Photo: Dennis Wong on flickr
After some disappointing data out of China, talks of a Chinese hard landing are back full force.But there’s one economic indicator that Chinese hard/soft/bumpy landing watchers should be looking at according to Societe General analyst Wei Yao.
Wei says import data, which is subject to less statistical adjustments and can be easily cross-checked with its trading partners, is a crucial indicator because China’s “import demand centres on investments”. And remember Chinese imports grew just 0.3 per cent last month.
Wei says the weak import data trend has been around since the start of the year and shows that the deceleration is happening in real terms as well. :
“There is also an argument that China’s import deceleration was largely driven by export weakness. Looking at the type of imports, we noticed that imports of raw materials and other ordinary goods each contributed to the slowdown (at least) as much as imports for processing trade did. The deceleration in real import growth has a substantial domestic component.
China’s waning demand for non-commodity ordinary imports is particularly bad news for capital goods exporters like Korea and Taiwan. Their exports both surprised on the low side in April, with demand from China either flat or contracting. However, there is a big amount of trade due to supply chain integration, and so it is still hard to tell how much of the negative news was exactly because of China’s domestic demand.
As for raw materials, situations differed widely from one commodity to another in yoy growth rates (see table below). Copper import growth looked amazingly resilient on the books, but it was mostly because of the low import volume in H1 2011 when Chinese companies shied away from high copper prices. In addition, China’s copper imports are increasingly used as collateral for corporate financing and tend to pick up during monetary policy tightening. Even so, in level terms, copper imports were flat at best between Q4 2012 and April 2012. Therefore, we think steel and iron ore better reflect the strength of China’s investment demand, which is evidently weak at the moment.”

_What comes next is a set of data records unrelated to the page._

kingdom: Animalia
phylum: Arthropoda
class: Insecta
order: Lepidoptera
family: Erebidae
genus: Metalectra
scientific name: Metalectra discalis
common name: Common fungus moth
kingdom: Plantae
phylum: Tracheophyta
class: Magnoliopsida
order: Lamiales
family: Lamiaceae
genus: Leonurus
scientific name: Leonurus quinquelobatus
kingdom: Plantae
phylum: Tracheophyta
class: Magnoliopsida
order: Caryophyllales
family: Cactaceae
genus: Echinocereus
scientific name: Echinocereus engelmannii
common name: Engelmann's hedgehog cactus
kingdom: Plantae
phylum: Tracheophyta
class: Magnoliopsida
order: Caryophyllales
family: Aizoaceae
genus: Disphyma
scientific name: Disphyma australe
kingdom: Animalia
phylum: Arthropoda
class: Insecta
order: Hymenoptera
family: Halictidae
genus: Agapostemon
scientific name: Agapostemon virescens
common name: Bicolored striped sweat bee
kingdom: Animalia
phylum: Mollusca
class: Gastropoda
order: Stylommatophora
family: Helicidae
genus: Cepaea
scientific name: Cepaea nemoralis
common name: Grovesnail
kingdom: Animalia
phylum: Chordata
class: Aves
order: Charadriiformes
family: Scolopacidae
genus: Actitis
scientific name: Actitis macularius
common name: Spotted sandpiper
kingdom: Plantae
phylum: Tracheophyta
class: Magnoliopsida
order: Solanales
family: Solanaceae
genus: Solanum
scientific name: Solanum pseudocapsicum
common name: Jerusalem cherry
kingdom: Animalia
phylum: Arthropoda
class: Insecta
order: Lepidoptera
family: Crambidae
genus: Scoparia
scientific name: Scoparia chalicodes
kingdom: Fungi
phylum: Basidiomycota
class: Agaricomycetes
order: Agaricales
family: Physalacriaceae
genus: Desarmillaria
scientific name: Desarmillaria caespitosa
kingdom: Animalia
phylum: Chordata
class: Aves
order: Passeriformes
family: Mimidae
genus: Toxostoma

Wei says irrespective of the type of landing it is clear that China’s investment growth will be much slower at the end of the decade, which points to a significant shift in its import structure.
What to expect in coming months
China’s central bank cut its RRR rate and Wei thinks it is likely to continue managing the slowdown along with Chinese authorities. Wei says she expects the government to take action in three area:
- Push infrastructure investment
- Soften the property tightening policy by possibly providing support for first time home-buyers.
- Possible tariff cuts and a consumption stimulus package by the ministry of commerce.
After weak April trade data SocGen revised down its Q2 GDP growth from 7.8 per cent, to 7.6 per cent, and the full-year GDP growth down to 7.9 per cent, from 8.1 per cent. For now, she is watching to see if her call for a bumpy landing turns into a hard one.